**Problem description**
Render everything from the line containing "lia Tiba di Lombok, Ini Isinya" down to the line containing "2025年05月15日", both included, as a numbered list without blank lines. Leave the pictures out.
[Opening Data for analysis section]
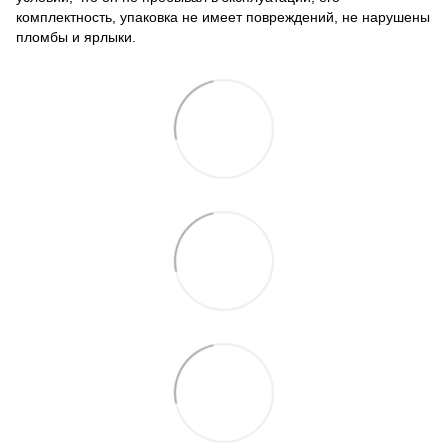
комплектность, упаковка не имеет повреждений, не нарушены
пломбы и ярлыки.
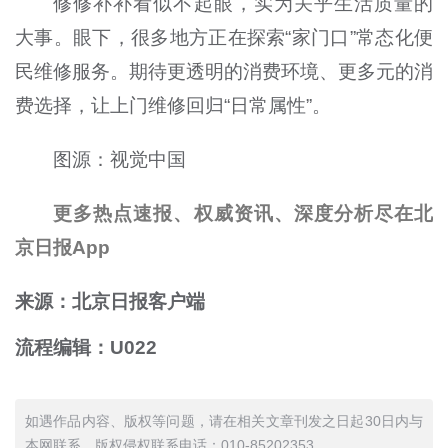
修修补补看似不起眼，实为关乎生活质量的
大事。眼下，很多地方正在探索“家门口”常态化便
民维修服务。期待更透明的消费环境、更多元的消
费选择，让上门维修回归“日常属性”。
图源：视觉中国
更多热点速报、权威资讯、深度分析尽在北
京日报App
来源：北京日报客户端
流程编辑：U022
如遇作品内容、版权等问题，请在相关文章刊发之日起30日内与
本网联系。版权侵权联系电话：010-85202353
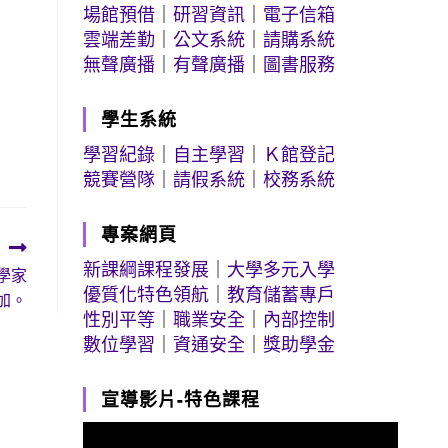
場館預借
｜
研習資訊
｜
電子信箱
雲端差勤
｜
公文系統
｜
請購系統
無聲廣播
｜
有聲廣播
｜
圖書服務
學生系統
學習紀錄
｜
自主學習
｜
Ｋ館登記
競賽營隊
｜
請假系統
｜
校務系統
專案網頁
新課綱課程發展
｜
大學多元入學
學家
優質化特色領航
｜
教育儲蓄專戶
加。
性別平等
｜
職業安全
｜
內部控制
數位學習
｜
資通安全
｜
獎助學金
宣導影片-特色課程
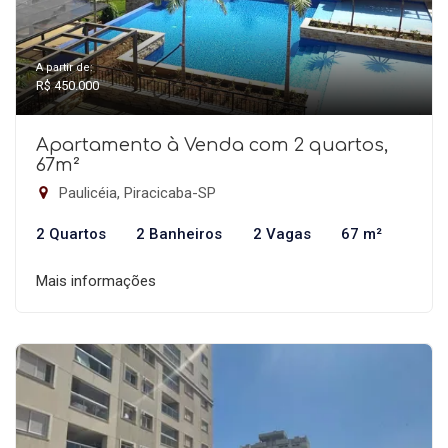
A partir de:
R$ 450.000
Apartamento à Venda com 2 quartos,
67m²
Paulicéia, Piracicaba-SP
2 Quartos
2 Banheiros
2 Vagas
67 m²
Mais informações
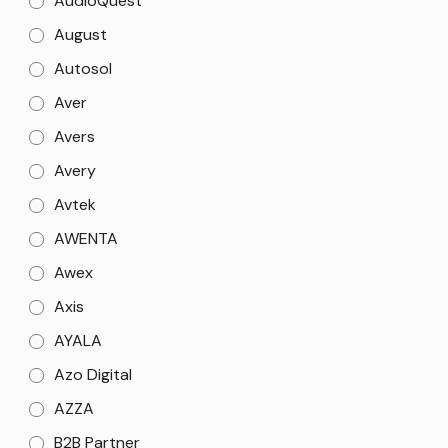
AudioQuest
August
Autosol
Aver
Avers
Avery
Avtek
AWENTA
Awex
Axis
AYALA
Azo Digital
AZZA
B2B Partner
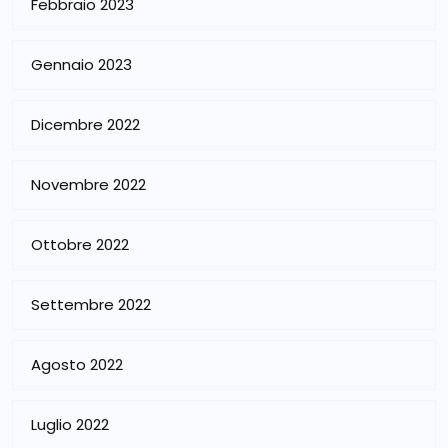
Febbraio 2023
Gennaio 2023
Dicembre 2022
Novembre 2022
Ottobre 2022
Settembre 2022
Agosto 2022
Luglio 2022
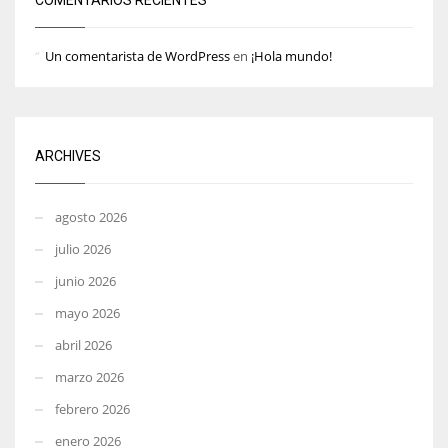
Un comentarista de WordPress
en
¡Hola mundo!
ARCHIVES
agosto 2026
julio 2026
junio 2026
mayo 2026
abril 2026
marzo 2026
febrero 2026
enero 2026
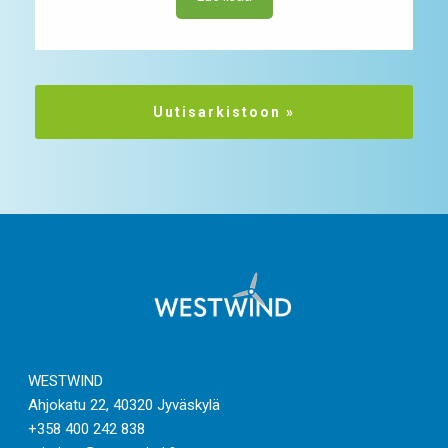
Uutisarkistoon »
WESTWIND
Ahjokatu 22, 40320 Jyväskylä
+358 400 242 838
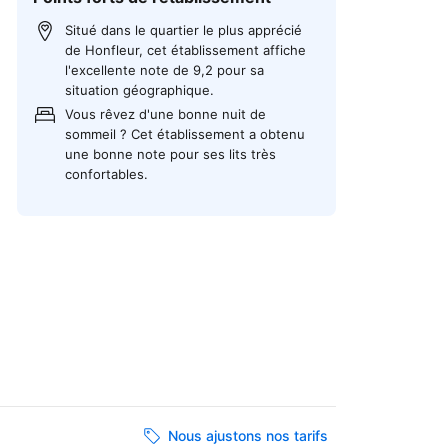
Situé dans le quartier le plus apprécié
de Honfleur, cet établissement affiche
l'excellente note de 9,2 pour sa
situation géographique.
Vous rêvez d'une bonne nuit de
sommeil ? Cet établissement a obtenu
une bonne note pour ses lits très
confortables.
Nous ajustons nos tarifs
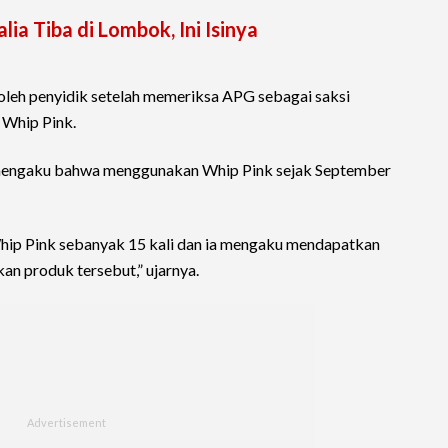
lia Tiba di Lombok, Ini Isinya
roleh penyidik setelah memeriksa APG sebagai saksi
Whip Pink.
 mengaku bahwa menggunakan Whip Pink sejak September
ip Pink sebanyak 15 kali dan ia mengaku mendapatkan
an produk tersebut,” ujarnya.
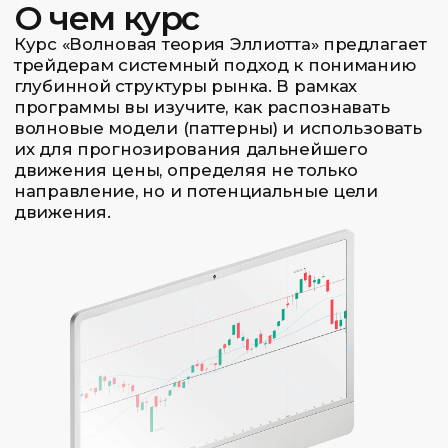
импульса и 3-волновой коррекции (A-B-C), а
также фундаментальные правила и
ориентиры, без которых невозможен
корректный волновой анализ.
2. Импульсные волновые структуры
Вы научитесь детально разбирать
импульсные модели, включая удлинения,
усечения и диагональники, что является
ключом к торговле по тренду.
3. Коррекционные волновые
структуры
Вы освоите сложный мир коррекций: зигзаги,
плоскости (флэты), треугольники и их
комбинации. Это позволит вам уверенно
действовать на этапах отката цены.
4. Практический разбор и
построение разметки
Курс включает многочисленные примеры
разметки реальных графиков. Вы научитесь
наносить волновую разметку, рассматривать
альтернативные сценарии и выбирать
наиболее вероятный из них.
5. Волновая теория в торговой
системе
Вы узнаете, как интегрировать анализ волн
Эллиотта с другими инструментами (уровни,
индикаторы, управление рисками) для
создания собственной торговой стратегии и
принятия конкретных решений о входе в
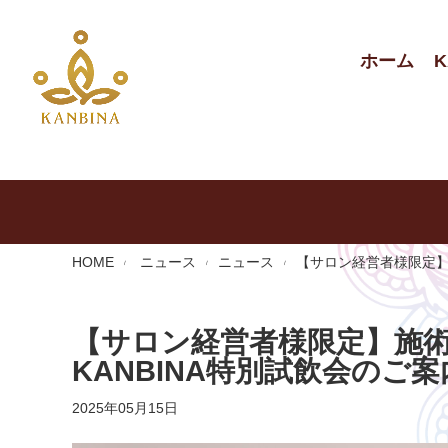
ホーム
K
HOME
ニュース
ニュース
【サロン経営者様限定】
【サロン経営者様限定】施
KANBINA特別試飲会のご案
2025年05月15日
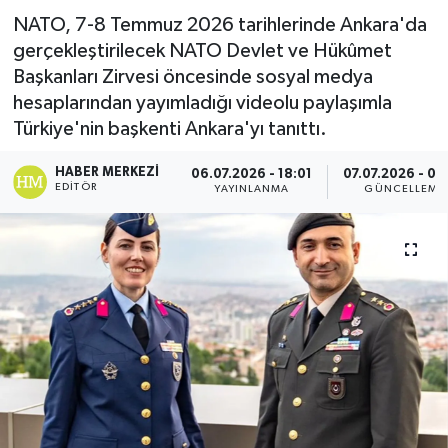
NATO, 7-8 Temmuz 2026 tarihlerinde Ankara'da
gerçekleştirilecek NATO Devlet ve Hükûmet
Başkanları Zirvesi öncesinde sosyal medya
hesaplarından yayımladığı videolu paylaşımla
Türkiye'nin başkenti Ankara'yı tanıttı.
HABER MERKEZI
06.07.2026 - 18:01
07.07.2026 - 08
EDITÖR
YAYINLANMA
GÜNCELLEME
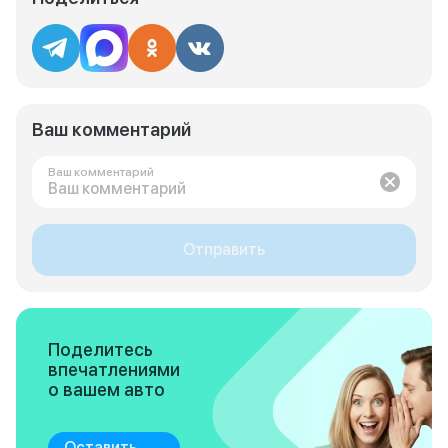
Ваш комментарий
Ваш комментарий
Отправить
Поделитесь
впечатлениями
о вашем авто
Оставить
[Closing Data for analysis section]
[Opening Data for analysis section]
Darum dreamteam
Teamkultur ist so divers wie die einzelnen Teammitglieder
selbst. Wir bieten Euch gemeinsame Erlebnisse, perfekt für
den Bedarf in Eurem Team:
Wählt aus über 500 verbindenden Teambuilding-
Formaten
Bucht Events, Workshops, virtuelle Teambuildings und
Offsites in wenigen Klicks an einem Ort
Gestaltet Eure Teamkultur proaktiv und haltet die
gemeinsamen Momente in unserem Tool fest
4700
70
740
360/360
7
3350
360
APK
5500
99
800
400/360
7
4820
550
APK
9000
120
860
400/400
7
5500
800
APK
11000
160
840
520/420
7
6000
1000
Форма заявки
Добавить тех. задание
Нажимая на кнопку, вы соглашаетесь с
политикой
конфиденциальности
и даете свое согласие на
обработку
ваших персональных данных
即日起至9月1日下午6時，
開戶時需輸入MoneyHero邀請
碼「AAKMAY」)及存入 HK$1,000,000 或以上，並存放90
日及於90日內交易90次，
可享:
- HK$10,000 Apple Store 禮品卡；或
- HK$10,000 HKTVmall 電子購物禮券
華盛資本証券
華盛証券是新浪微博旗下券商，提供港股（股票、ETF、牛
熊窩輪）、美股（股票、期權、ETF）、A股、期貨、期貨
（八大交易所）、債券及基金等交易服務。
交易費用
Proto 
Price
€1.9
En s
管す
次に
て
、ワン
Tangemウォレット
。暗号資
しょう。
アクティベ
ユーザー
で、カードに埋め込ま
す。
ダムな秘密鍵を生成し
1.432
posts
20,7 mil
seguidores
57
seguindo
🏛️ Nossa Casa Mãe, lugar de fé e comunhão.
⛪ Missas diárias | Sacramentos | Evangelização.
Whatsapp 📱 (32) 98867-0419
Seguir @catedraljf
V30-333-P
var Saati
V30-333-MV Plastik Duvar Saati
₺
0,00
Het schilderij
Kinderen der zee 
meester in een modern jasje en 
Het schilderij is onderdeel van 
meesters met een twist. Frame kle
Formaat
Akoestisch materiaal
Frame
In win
[Closing Data for analysis section]
[Opening Data for analysis section]
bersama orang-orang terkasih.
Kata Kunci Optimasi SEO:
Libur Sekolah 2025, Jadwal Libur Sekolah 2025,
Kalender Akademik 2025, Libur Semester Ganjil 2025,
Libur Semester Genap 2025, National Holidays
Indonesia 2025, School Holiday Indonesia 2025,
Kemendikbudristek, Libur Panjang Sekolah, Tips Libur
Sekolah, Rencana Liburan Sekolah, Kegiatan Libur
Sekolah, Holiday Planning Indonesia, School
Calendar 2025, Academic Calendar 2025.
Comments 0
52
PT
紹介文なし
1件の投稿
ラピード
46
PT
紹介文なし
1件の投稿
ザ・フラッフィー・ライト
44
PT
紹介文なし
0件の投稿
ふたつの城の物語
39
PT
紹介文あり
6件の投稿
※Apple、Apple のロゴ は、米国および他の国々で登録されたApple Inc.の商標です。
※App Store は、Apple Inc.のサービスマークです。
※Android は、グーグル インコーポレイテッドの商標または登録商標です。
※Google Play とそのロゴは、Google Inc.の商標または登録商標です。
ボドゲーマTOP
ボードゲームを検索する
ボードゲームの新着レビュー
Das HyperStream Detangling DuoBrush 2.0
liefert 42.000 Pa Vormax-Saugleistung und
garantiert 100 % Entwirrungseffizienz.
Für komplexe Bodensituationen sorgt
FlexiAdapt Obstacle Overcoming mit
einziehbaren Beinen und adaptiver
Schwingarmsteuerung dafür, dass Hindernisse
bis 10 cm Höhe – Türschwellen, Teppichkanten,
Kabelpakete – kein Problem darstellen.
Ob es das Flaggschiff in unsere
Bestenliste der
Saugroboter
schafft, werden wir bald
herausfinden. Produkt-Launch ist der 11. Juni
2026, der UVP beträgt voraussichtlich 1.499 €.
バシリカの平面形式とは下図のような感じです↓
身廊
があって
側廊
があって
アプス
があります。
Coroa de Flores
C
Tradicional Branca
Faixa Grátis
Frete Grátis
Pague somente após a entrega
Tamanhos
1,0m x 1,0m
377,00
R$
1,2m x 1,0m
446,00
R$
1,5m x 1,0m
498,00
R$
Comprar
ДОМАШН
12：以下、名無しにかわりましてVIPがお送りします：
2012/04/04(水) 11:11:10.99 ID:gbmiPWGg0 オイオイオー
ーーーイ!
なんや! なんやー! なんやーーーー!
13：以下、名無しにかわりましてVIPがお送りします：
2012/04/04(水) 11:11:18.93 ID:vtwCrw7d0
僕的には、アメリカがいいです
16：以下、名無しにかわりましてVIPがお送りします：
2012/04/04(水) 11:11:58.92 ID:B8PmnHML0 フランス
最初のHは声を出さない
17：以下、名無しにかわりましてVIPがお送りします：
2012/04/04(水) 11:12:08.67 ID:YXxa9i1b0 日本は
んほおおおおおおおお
[Closing Data for analysis section]
**Exercise output**
1. lia Tiba di Lombok, Ini Isinya
2. roleh penyidik setelah memeriksa APG sebagai saksi
3. Whip Pink.
4.  mengaku bahwa menggunakan Whip Pink sejak September
5. ip Pink sebanyak 15 kali dan ia mengaku mendapatkan
6. an produk tersebut,” ujarnya.
7. импульса и 3-волновой коррекции (A-B-C), а
8. также фундаментальные правила и
9. ориентиры, без которых невозможен
10. корректный волновой анализ.
11. 2. Импульсные волновые структуры
12. Вы научитесь детально разбирать
13. импульсные модели, включая удлинения,
14. усечения и диагональники, что является
15. ключом к торговле по тренду.
16. 3. Коррекционные волновые
17. структуры
18. Вы освоите сложный мир коррекций: зигзаги,
19. плоскости (флэты), треугольники и их
20. комбинации. Это позволит вам уверенно
21. действовать на этапах отката цены.
22. 4. Практический разбор и
23. построение разметки
24. Курс включает многочисленные примеры
25. разметки реальных графиков. Вы научитесь
26. наносить волновую разметку, рассматривать
27. альтернативные сценарии и выбирать
28. наиболее вероятный из них.
29. 5. Волновая теория в торговой
30. системе
31. Вы узнаете, как интегрировать анализ волн
32. Эллиотта с другими инструментами (уровни,
33. индикаторы, управление рисками) для
34. создания собственной торговой стратегии и
35. принятия конкретных решений о входе в
36. ホーム
37. K
38. HOME
39. ニュース
40. ニュース
41. 【サロン経営者様限定】
42. 【サロン経営者様限定】施
43. KANBINA特別試飲会のご案
44. 2025年05月15日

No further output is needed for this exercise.